14. November 2022

(Dr. Cinderella von Dungern im Auftrag des POLO+10-Magazins)

POLO+10: Warum und wann haben Sie mit dem Polospiel begonnen?

LIU Shilai: Das ist eine alte Geschichte. In China rief der Botschafter von Jordanien in China, Herr Anmar, an. Er sah, wie ich in einem Reitverein auf meinem Pferd ritt, und lud mich ein, Polo zu spielen. Zu dieser Zeit waren wir in einem Pekinger Reitverein und begannen dann, Arena Polo zu spielen. Zu diesem Zeitpunkt gab es in China noch kein Polopferd. Wir setzten einige gewöhnliche Halbblutpferde, entspricht ungefähr der Hälfte des mongolischen Halbblutpferdes, zu Poloponys ein und trainierten sie mehrere Monate lang. So begann die Geschichte. 

Um 2003, also vor 20 Jahren, ging ich nach Australien, um Polo zu spielen. Danach ging ich nach Argentinien, um Polo zu lernen. Bald darauf gewann ich die 4-hcp-Meisterschaft der US Polo Open. Das Polospielens verfeinerte ich dann mit Turnieren in Windsor und Guards in Großbritannien sowie dem Gstaad Gold Cup (mit 16-hcp) fort.

POLO+10: Wie hat sich der Polosport in der Zeit, in der Sie spielen, entwickelt?

LIU Shilai: Ich kehrte 2009 nach China zurück und gründete den „Tang Polo Club“ in Peking. Davor, das war etwa 2008, wurde in der Nähe von Shanghai ein Polo-Club gegründet, der „Nine Dragons Hill Polo Club“. Er wurde von einem lokalen börsennotierten Unternehmensinvestor namens Qinfu Li gegründet und von GM Steve betrieben. 

Zu diesem Zeitpunkt gab es in Peking jedoch noch kein Polofeld. Deshalb kehrte ich nach Peking zurück und gründete den ersten Club – den „Tang Polo Club“. Der zweite Club in Peking war der “Reignwood Club”. Etwas später entstand ein weiterer Poloclub in Tianjin – der „Metropolitan Polo Club“. Letztes Jahr habe ich eine weitere Clubanlage in Anping (Provinz Hebei) gebaut, weil die Regeln für die Nutzung des Geländes, das der Tang Polo Club ursprünglich in Peking nutzte, von der Regierung geändert wurden. Insgesamt haben wir also derzeit vier Clubs in China. 

Was die Anzahl der Spieler angeht, so waren es anfangs auch nur 4 Polospieler insgesamt. Nachdem wir ein paar Jahre mit dem Botschafter Anmar gespielt hatten, gingen wir nach Argentinien, um Polo besser zu studieren.
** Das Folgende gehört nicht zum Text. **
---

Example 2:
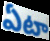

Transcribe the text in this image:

ఏటా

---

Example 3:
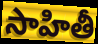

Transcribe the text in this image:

సాహితీ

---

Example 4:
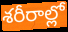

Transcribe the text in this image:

శరీరాల్లో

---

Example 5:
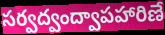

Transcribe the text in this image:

సర్వద్వంద్వాపహారిణేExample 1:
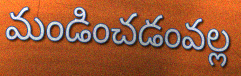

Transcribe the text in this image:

మండించడంవల్ల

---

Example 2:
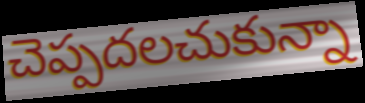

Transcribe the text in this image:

చెప్పదలచుకున్నా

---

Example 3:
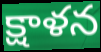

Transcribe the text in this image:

క్షాళన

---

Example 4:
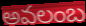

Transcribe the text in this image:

అవలంబ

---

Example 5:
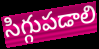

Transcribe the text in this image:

సిగ్గుపడాలిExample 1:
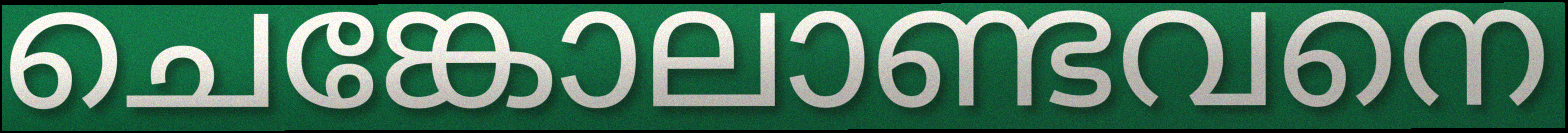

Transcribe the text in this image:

ചെങ്കോലാണ്ടവനെ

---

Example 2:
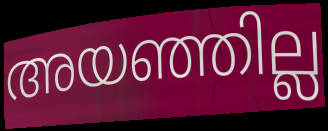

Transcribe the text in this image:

അയഞ്ഞില്ല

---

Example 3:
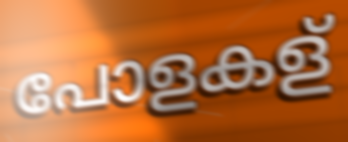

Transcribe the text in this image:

പോളകള്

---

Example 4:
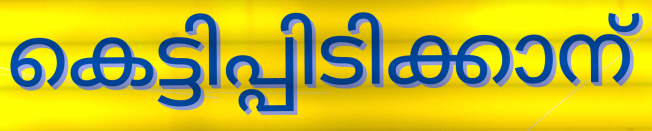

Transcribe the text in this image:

കെട്ടിപ്പിടിക്കാന്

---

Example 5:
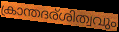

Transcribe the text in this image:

ക്രാന്തദര്ശിത്വവും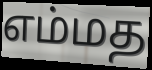
எம்மத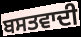
ਬਸਤਵਾਦੀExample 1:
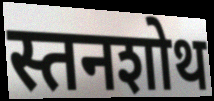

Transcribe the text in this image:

स्तनशोथ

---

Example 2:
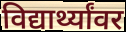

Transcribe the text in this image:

विद्यार्थ्यांवर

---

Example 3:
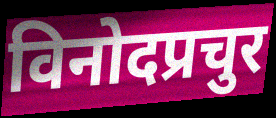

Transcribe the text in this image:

विनोदप्रचुर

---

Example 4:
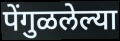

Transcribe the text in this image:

पेंगुळलेल्या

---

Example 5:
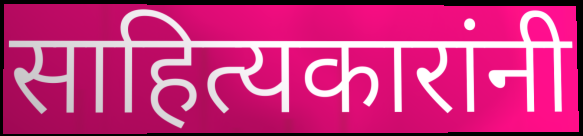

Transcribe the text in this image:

साहित्यकारांनी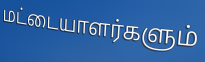
மட்டையாளர்களும்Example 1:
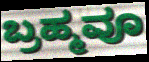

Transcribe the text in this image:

ಬ್ರಹ್ಮವೂ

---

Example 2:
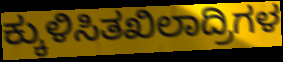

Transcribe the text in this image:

ಕ್ಕುಳಿಸಿತಖಿಲಾದ್ರಿಗಳ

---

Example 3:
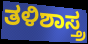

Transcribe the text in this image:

ತಳಿಶಾಸ್ತ್ರ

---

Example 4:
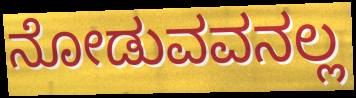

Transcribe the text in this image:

ನೋಡುವವನಲ್ಲ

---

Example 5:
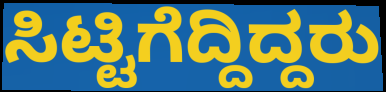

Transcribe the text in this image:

ಸಿಟ್ಟಿಗೆದ್ದಿದ್ದರುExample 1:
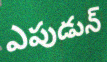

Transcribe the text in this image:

ఎపుడున్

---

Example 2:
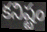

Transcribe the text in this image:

కనిష్టం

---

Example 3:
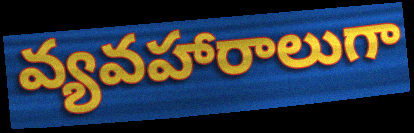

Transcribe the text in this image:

వ్యవహారాలుగా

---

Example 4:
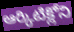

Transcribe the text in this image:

ఆర్కిటిక్లోని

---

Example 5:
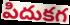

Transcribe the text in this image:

పిదుకగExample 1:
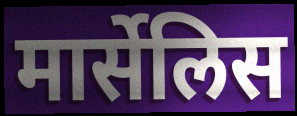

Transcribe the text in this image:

मार्सेलिस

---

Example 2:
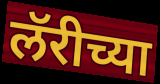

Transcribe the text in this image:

लॅरीच्या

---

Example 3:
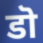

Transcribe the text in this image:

डॊ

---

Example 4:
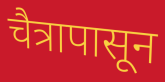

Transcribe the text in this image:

चैत्रापासून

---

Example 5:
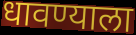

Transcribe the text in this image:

धावण्याला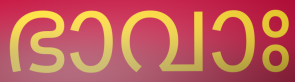
ഭാവാഃ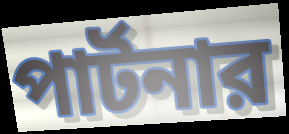
পার্টনার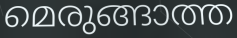
മെരുങ്ങാത്തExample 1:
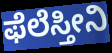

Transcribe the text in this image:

ಫೆಲೆಸ್ತೀನಿ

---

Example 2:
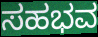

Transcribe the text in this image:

ಸಹಭವ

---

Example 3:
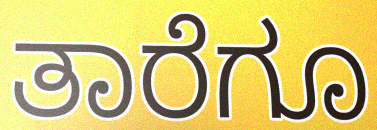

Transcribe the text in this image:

ತಾರೆಗೂ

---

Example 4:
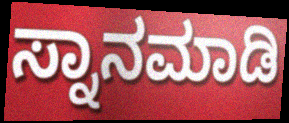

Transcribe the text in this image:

ಸ್ನಾನಮಾಡಿ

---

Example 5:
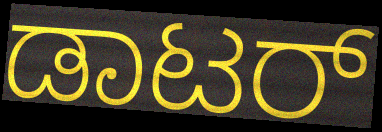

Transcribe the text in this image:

ಡಾಟರ್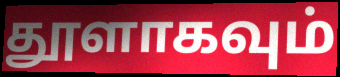
தூளாகவும்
Zwei von den ursprünglichen Spielern spielen nicht mehr, nur Nan Liu und ich haben bis heute darauf bestanden. Das war der früheste Stand 2003. Bis heute dürfte es in China Dutzende von Polospielern geben. Zu Beginn des Jahres 2008 habe nur ich am Turnier im „Nine Dragons Hills Polo Club“ Shanghai teilgenommen. Ein paar Jahre später konnten wir in unserem „Tang Polo Club“ fünf Teams mit insgesamt 20 Spielern aufstellen, die alle aus China stammten. Das hat sich in den letzten 20 Jahren entwickelt. Heute dürfte die Gesamtzahl der chinesischen Polospieler bei mehr als dreißig oder vierzig liegen, aber das ist nur eine Schätzung. In der Polo Association gibt es etwa 50 Spieler mit Handicap.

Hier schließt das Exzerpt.